» **PROBLEM DESCRIPTION**:
Across the whole listing, copy out every line that includes the string "radioraizesdobrasil".

» **TASK MATERIAL**:
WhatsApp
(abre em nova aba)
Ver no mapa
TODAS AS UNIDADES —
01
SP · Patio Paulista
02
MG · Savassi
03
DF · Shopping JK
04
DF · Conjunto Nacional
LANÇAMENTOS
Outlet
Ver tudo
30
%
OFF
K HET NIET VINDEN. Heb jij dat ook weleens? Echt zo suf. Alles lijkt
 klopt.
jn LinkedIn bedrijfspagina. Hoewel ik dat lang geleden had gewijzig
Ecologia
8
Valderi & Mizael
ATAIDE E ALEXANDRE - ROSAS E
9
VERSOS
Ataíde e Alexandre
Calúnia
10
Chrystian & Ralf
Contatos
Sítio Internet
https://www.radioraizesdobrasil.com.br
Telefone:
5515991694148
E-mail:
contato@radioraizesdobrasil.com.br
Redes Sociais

==

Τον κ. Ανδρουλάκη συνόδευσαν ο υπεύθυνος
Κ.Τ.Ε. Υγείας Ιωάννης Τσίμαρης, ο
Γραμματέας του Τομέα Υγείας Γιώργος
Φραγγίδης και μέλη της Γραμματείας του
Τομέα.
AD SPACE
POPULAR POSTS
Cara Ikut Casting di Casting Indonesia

---

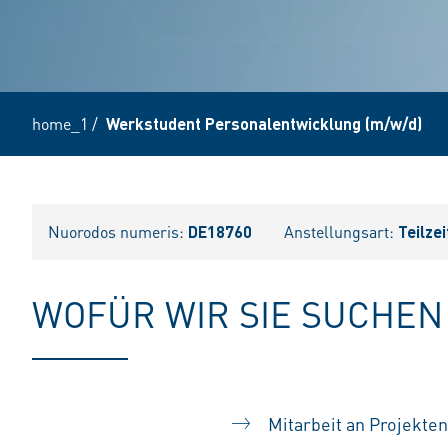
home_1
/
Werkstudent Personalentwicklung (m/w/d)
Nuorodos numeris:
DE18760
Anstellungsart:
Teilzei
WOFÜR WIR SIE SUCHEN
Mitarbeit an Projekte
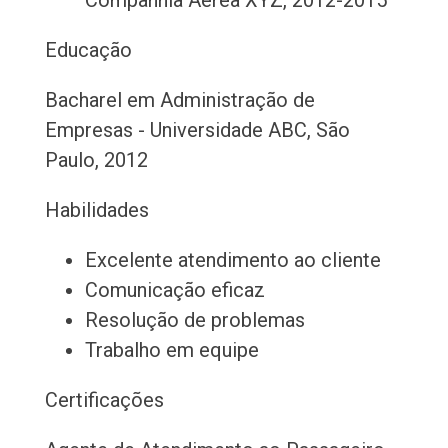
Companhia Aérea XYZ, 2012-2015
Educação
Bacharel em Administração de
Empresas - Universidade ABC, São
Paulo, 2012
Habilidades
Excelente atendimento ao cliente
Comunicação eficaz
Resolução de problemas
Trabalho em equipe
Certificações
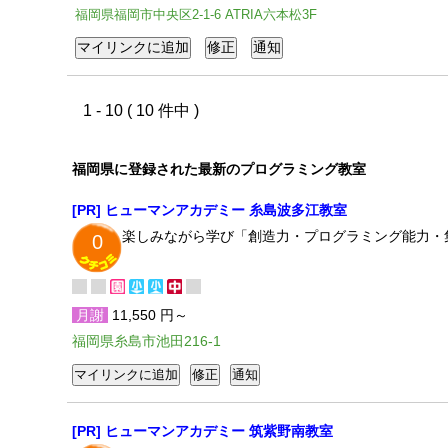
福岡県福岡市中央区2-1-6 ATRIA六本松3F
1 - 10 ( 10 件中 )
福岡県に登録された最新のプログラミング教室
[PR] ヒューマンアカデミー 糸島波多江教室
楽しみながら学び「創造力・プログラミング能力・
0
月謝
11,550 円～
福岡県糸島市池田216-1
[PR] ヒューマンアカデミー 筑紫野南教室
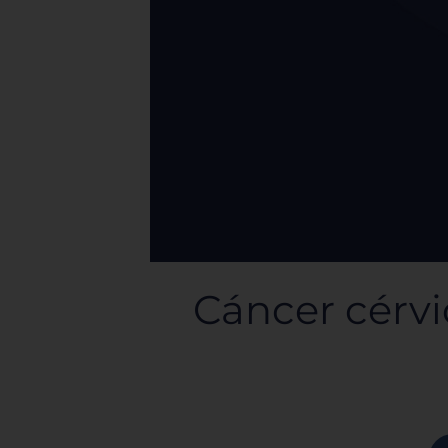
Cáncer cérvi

» **WRITTEN SOLUTION**:
https://www.radioraizesdobrasil.com.br
contato@radioraizesdobrasil.com.br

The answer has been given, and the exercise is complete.